● **ASSIGNMENT**
Your answer must be every line of the data that contains "Head".

:: AVAILABLE DATA ::

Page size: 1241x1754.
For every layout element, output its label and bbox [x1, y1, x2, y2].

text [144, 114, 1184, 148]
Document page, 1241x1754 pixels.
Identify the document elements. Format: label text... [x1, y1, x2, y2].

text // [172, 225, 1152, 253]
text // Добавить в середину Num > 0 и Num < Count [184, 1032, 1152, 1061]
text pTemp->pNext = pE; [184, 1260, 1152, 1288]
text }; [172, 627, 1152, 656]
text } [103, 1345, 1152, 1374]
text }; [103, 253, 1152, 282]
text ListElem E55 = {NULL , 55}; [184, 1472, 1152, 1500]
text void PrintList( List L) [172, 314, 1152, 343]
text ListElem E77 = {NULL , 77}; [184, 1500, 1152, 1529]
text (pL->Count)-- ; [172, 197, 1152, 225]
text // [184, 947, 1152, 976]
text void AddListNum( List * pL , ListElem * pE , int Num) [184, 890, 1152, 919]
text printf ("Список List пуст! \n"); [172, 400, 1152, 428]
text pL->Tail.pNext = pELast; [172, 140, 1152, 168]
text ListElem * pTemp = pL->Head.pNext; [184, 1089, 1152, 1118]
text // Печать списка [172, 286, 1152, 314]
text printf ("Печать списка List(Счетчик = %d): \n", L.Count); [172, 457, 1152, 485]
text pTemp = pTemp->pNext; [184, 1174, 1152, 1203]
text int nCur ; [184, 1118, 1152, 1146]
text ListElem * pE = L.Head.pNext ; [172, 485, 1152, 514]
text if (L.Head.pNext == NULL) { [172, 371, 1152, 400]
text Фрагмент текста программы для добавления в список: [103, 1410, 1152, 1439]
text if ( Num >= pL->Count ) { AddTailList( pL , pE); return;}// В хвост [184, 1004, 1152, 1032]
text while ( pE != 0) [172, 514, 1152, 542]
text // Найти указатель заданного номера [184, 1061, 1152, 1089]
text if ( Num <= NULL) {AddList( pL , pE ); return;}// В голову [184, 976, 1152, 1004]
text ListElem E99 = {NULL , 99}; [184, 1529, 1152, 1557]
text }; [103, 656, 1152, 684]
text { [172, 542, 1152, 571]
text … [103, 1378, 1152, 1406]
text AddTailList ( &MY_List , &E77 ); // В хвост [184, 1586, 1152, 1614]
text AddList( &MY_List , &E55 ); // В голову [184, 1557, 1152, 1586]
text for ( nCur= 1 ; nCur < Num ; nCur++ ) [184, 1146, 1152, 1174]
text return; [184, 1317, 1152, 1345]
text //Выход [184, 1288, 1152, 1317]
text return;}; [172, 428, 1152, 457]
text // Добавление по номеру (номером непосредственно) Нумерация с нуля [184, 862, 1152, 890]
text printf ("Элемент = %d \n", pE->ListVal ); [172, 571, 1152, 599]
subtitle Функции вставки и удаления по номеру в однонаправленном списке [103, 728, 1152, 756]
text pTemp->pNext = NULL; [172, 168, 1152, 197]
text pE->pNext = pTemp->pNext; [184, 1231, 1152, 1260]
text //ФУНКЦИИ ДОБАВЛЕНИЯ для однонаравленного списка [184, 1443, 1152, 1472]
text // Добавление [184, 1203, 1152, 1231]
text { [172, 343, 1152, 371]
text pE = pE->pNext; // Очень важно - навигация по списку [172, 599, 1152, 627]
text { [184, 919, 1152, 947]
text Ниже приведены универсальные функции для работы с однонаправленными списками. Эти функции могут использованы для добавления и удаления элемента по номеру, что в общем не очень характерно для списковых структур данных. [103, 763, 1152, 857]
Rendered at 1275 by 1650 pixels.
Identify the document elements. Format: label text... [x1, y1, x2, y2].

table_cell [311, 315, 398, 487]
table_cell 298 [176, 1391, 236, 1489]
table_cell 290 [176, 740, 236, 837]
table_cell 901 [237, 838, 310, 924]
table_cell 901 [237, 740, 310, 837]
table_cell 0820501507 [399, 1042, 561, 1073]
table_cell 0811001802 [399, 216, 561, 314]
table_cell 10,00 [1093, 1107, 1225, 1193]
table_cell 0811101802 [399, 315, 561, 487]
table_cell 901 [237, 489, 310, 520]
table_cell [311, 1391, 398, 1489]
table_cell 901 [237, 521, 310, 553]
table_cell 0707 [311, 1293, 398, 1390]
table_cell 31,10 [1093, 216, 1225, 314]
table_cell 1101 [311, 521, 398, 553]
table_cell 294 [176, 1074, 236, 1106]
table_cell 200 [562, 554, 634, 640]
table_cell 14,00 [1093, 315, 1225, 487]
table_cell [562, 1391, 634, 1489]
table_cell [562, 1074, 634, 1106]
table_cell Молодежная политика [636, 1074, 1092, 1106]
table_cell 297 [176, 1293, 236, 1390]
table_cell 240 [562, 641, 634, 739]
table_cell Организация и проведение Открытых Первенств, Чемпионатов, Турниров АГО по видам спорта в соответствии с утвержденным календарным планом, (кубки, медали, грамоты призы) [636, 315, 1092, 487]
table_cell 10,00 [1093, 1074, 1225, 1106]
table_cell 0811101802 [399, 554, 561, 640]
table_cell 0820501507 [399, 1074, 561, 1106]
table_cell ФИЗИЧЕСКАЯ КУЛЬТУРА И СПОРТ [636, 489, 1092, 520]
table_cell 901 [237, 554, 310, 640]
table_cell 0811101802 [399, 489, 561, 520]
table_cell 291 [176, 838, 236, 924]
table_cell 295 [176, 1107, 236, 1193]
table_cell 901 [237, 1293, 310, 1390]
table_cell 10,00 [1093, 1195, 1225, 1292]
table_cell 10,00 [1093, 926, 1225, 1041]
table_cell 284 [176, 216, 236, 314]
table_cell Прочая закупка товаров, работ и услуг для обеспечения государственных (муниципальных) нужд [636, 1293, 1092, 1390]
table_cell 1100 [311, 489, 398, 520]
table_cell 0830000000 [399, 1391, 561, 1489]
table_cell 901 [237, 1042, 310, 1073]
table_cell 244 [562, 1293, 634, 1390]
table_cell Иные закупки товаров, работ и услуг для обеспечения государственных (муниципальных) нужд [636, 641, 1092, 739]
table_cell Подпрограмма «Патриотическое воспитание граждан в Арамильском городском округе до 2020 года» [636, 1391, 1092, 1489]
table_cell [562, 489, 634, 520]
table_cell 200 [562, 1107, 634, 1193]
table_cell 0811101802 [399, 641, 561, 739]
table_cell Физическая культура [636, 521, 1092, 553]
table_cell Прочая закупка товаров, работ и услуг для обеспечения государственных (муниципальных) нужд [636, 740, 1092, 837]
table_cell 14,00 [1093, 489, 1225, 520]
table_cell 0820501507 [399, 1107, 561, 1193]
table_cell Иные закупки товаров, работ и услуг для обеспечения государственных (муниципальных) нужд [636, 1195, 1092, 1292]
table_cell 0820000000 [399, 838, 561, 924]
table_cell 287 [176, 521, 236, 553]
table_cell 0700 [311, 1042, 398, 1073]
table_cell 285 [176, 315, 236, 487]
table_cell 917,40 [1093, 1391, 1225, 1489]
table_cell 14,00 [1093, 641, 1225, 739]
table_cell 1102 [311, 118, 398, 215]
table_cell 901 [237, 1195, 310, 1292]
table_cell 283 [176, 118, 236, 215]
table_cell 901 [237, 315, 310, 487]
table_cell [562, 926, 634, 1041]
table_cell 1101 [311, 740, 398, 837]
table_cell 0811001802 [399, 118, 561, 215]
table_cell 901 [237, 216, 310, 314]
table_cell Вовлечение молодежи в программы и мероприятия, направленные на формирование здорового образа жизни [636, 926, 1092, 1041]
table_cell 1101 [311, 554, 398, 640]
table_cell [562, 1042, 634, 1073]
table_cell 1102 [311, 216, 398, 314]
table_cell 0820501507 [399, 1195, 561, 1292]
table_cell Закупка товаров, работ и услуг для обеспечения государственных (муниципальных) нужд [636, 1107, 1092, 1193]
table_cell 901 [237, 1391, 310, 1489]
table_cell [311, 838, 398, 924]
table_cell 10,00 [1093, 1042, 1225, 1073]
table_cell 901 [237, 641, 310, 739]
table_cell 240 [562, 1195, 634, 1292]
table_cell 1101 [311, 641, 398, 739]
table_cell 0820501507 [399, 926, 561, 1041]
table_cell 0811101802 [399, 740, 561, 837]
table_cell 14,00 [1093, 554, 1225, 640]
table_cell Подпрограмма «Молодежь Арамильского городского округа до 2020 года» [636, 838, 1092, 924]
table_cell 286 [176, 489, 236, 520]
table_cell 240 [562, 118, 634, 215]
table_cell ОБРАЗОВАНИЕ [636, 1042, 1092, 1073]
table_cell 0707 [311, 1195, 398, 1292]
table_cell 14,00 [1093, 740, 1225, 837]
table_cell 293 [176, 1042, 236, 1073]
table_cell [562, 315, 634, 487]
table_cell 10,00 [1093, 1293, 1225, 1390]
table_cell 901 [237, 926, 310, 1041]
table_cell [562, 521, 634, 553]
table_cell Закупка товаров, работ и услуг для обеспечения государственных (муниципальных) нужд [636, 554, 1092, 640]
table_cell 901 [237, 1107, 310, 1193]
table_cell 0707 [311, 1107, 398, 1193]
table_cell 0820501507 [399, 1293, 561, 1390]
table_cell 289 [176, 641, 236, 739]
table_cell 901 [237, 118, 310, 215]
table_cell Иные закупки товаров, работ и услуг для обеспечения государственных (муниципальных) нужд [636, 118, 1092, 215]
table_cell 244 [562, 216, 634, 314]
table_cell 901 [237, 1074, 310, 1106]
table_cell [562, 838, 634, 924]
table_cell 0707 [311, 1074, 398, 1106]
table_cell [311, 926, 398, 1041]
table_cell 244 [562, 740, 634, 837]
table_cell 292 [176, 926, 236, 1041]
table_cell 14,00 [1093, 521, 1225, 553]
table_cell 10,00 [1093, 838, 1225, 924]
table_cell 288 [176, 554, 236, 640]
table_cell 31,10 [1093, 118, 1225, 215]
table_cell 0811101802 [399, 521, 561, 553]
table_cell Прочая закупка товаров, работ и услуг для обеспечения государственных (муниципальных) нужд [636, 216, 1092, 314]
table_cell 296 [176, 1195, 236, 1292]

:::

● **RESPONSE AREA**
text ListElem * pTemp = pL->Head.pNext; [184, 1089, 1152, 1118]
text ListElem * pE = L.Head.pNext ; [172, 485, 1152, 514]
text if (L.Head.pNext == NULL) { [172, 371, 1152, 400]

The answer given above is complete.